Monday, February 2, 2009

Scott Kurashige's "The Shifting Grounds of Race"

Scott Kurashige is an associate professor of American Culture, History, and Asian/Pacific Islander American Studies at the University of Michigan and currently a visiting scholar at Harvard University’s Charles Warren Center for Studies in American History. He is the author of The Shifting Grounds of Race: Black and Japanese Americans in the Making of Multiethnic Los Angeles (Princeton University Press, 2008), which received the American Historical Association’s 2008 Albert J. Beveridge Award “for the best book in English on the history of the United States, Latin America, or Canada from 1492 to the present.” His writings on race, politics, and culture can be found on Huffington Post.

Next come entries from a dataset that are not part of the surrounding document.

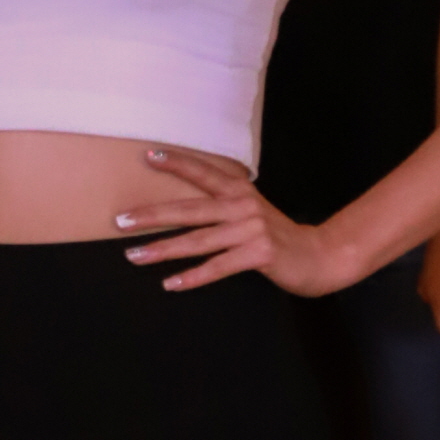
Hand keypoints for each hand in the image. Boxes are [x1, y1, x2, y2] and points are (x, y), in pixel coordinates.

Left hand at [115, 146, 343, 295]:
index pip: (203, 172)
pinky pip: (218, 267)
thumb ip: (224, 204)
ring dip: (163, 249)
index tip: (146, 156)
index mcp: (240, 191)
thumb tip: (181, 207)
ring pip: (198, 240)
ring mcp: (251, 229)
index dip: (176, 163)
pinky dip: (193, 277)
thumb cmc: (276, 235)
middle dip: (152, 215)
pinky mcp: (258, 254)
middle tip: (121, 220)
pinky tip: (171, 283)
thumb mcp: (251, 211)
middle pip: (189, 209)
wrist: (319, 255)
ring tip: (135, 256)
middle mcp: (243, 205)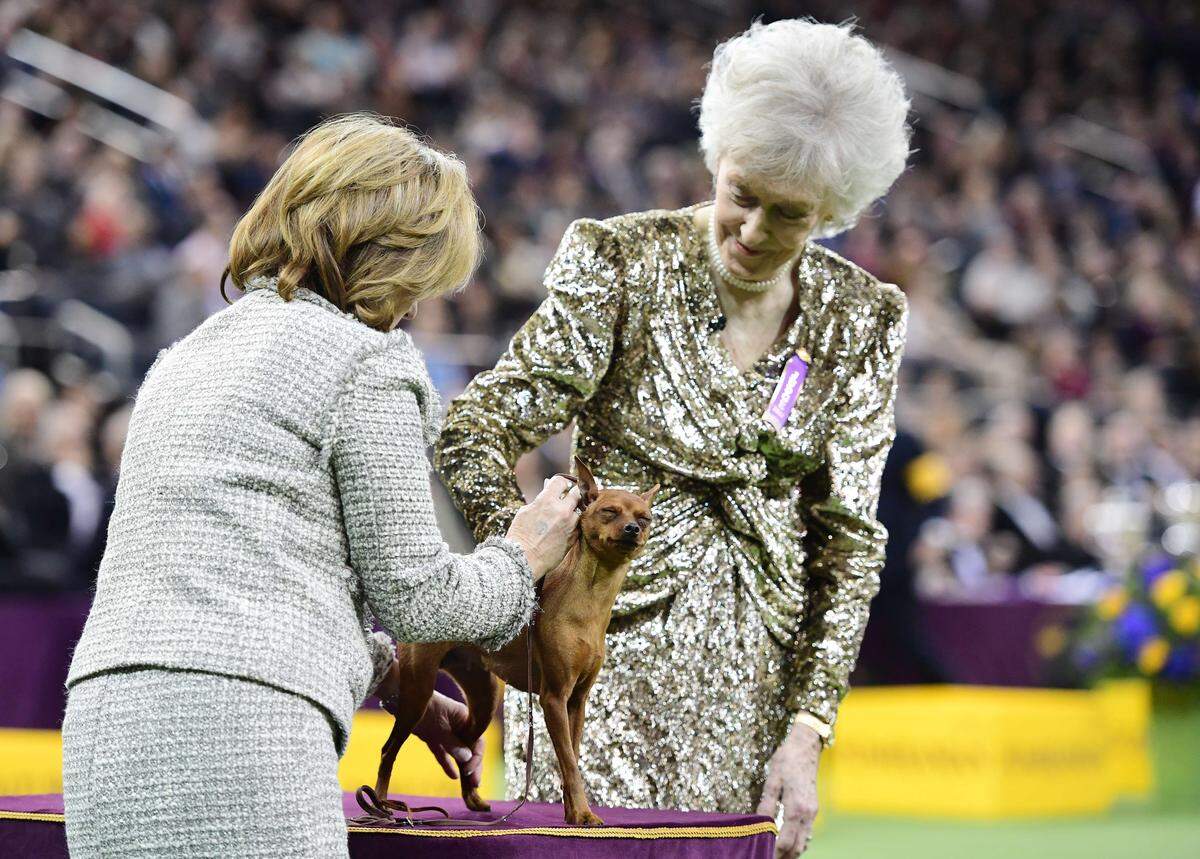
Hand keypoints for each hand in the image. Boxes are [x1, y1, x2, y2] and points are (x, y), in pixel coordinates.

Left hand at [409, 691, 484, 789]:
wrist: (401, 698)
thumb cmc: (423, 708)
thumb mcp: (439, 727)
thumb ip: (452, 743)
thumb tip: (467, 758)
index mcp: (464, 718)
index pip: (477, 740)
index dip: (476, 757)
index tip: (469, 771)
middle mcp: (458, 724)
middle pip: (469, 747)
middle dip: (472, 766)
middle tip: (474, 785)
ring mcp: (445, 730)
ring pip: (457, 751)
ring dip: (462, 766)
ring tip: (467, 786)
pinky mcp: (432, 735)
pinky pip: (443, 752)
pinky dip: (447, 763)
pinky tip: (453, 776)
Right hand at [506, 474, 581, 579]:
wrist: (523, 560)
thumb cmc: (520, 535)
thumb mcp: (525, 512)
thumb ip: (540, 500)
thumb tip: (547, 491)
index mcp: (547, 501)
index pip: (561, 481)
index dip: (560, 483)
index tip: (560, 486)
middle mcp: (562, 510)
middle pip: (576, 493)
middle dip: (572, 493)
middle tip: (570, 495)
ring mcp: (570, 524)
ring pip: (579, 510)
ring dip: (573, 511)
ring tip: (565, 514)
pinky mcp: (574, 537)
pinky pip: (578, 525)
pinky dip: (573, 524)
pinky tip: (565, 527)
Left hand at [756, 724, 821, 857]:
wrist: (806, 746)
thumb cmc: (786, 760)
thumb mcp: (772, 780)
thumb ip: (767, 805)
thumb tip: (759, 825)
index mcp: (796, 807)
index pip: (785, 841)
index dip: (773, 852)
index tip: (761, 855)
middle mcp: (808, 813)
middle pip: (797, 847)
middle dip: (783, 856)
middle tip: (766, 856)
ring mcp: (813, 812)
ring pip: (804, 842)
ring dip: (791, 851)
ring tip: (774, 852)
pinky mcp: (813, 808)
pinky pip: (807, 833)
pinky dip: (798, 842)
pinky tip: (786, 840)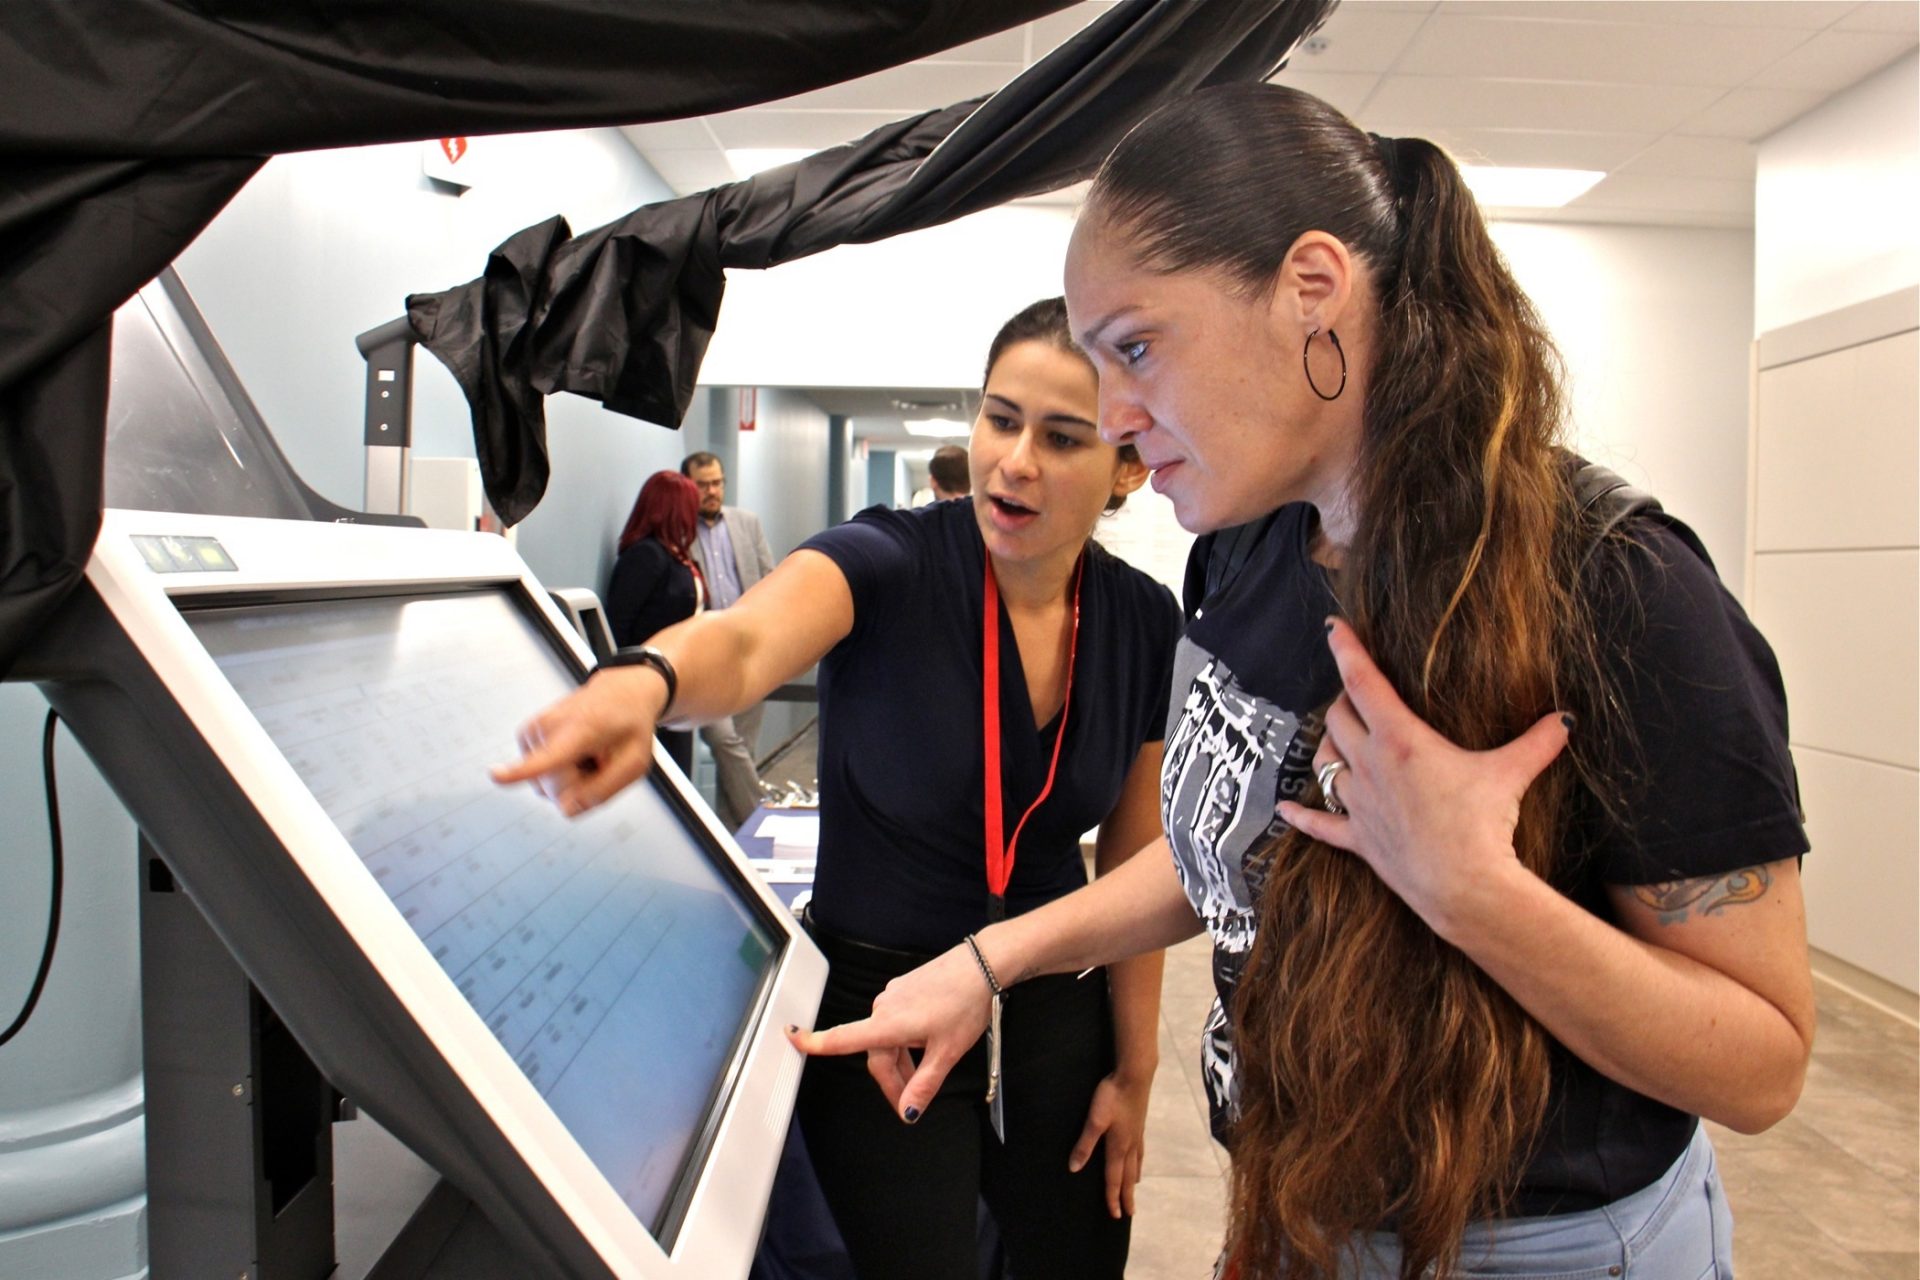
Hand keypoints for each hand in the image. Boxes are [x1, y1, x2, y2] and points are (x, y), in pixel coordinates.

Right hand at [488, 667, 669, 814]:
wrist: (620, 693)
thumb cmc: (629, 728)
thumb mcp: (635, 764)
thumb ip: (604, 791)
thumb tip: (565, 809)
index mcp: (582, 731)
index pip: (550, 757)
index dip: (521, 770)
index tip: (494, 774)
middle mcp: (550, 726)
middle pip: (554, 791)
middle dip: (579, 787)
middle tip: (600, 759)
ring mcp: (533, 729)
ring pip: (544, 787)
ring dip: (570, 779)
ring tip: (588, 752)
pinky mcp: (524, 734)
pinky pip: (538, 777)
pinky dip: (558, 772)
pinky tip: (574, 751)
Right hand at [786, 944, 992, 1122]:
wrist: (982, 965)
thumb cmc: (965, 1006)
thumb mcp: (948, 1052)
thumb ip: (925, 1083)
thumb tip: (908, 1112)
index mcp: (888, 1024)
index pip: (843, 1038)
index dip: (815, 1042)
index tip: (790, 1037)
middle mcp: (884, 1007)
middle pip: (875, 1052)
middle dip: (891, 1079)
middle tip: (912, 1102)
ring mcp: (893, 995)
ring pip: (887, 1037)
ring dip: (900, 1059)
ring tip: (927, 1071)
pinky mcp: (904, 988)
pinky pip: (895, 1021)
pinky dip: (905, 1039)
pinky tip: (928, 1042)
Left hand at [1069, 1070, 1150, 1217]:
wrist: (1134, 1075)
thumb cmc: (1112, 1096)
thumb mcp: (1094, 1121)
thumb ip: (1085, 1144)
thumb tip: (1074, 1168)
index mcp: (1118, 1147)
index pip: (1114, 1178)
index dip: (1113, 1197)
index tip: (1114, 1215)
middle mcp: (1129, 1145)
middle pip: (1128, 1176)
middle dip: (1127, 1195)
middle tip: (1130, 1213)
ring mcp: (1136, 1134)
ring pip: (1136, 1164)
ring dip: (1133, 1179)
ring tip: (1134, 1188)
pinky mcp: (1139, 1124)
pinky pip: (1139, 1150)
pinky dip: (1139, 1161)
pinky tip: (1138, 1157)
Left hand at [1276, 618, 1570, 939]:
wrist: (1463, 886)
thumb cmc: (1482, 825)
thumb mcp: (1511, 774)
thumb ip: (1537, 742)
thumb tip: (1566, 719)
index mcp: (1400, 739)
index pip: (1363, 682)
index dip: (1347, 650)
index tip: (1334, 627)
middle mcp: (1370, 765)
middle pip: (1338, 717)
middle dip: (1343, 698)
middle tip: (1357, 690)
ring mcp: (1360, 803)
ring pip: (1325, 761)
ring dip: (1328, 744)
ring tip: (1337, 733)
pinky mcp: (1358, 839)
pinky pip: (1320, 824)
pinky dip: (1301, 816)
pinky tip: (1285, 810)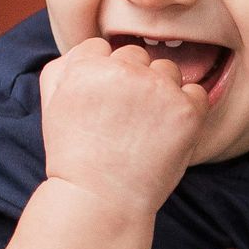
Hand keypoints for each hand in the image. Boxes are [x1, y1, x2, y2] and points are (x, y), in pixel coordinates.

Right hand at [39, 37, 209, 221]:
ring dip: (162, 92)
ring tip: (145, 130)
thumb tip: (93, 49)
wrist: (100, 200)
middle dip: (133, 82)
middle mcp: (122, 69)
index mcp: (86, 64)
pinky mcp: (185, 109)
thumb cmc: (75, 158)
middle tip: (125, 121)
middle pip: (137, 56)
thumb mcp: (52, 105)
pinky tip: (168, 134)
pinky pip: (196, 93)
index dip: (104, 77)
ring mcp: (157, 88)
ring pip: (168, 70)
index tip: (104, 106)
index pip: (103, 48)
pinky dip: (187, 110)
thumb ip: (66, 67)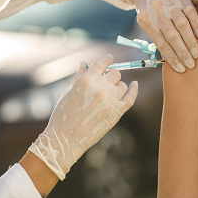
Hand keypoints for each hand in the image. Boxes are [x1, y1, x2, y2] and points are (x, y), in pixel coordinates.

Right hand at [28, 54, 137, 179]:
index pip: (103, 62)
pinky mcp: (117, 113)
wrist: (66, 138)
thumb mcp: (68, 91)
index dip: (107, 59)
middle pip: (115, 73)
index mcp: (86, 80)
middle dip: (110, 75)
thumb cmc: (63, 114)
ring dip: (118, 85)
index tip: (108, 59)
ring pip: (123, 85)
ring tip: (110, 91)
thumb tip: (85, 63)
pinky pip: (131, 97)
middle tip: (105, 81)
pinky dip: (134, 89)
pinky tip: (134, 85)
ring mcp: (110, 100)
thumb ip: (79, 76)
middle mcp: (100, 88)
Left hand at [121, 0, 197, 72]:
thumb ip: (157, 35)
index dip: (171, 57)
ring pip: (181, 24)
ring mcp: (168, 3)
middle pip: (171, 35)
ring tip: (197, 54)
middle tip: (191, 65)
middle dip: (182, 52)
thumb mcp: (146, 21)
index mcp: (146, 21)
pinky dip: (196, 24)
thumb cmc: (149, 9)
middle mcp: (157, 11)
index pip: (160, 43)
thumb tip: (171, 57)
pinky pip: (190, 11)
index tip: (181, 69)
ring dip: (190, 41)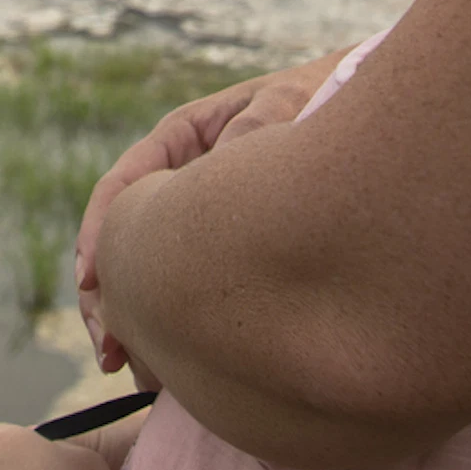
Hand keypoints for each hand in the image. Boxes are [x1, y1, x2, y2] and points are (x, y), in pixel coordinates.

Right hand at [74, 49, 349, 369]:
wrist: (377, 120)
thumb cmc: (327, 98)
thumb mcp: (290, 105)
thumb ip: (256, 127)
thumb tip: (223, 169)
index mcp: (184, 137)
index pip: (122, 185)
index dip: (100, 233)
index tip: (93, 280)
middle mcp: (185, 179)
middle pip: (125, 239)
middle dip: (108, 296)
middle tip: (109, 349)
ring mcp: (207, 218)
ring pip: (152, 273)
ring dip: (135, 322)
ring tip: (128, 371)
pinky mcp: (231, 253)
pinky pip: (191, 289)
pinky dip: (174, 330)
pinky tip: (172, 371)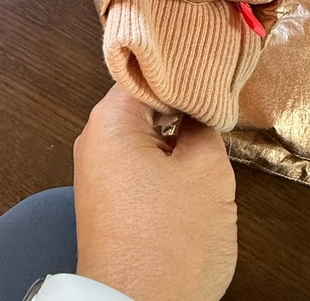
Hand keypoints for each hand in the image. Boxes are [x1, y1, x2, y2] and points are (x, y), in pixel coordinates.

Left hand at [73, 84, 236, 300]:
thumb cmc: (171, 237)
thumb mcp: (206, 171)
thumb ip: (204, 126)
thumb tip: (198, 112)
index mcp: (110, 120)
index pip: (147, 73)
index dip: (182, 71)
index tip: (211, 72)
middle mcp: (94, 138)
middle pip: (141, 102)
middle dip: (179, 102)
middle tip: (215, 102)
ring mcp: (96, 169)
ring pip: (140, 132)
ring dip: (171, 131)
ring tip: (206, 130)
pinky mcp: (105, 195)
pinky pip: (134, 160)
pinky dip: (160, 156)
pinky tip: (185, 160)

He applied the “Page 99 Test” to The Shifting Grounds of Race and reported the following:
Writing on the day of Barack Obama’s inauguration, I would like The Shifting Grounds of Race to be viewed as a history of the new America that is being born in the twenty-first century. The story I tell, particularly from the perspective of Black and Japanese Americans is of the twentieth-century transformation of Los Angeles from a provincial, Anglo-dominated town into a multicultural, global city.

My book was essentially complete before the presidential primaries began, and I make no attempt to predict the results. However, what it offers is a “window into the multiethnic conflicts and coalitions of a new political world in which people of color comprise not only the majority of the world’s population but also a majority of Los Angeles, California, and eventually the United States.” “In this way,” I propose, “we might see the future in the past.”

As Obama’s story--of being raised by a white mother, growing up around Asians in Hawaii and Indonesia, searching for his Kenyan father, finding a home on the South Side of Chicago, and ascending through politics to assume the leadership of the free world-- becomes part of our national identity, our view of U.S. history is changing right before our eyes.

Page 99 presents an image of the old America. It recounts the desperate efforts of Japanese Americans to prove their loyalty to the nation in the shadow of World War II. Ultimately, no demonstrations of patriotism could stave off their being placed in government-run concentration camps. Like the poet Langston Hughes, all they had asked for was to “let America be America.”

We are now at the dawn of a new era, and we will all have a chance to shape what America will become.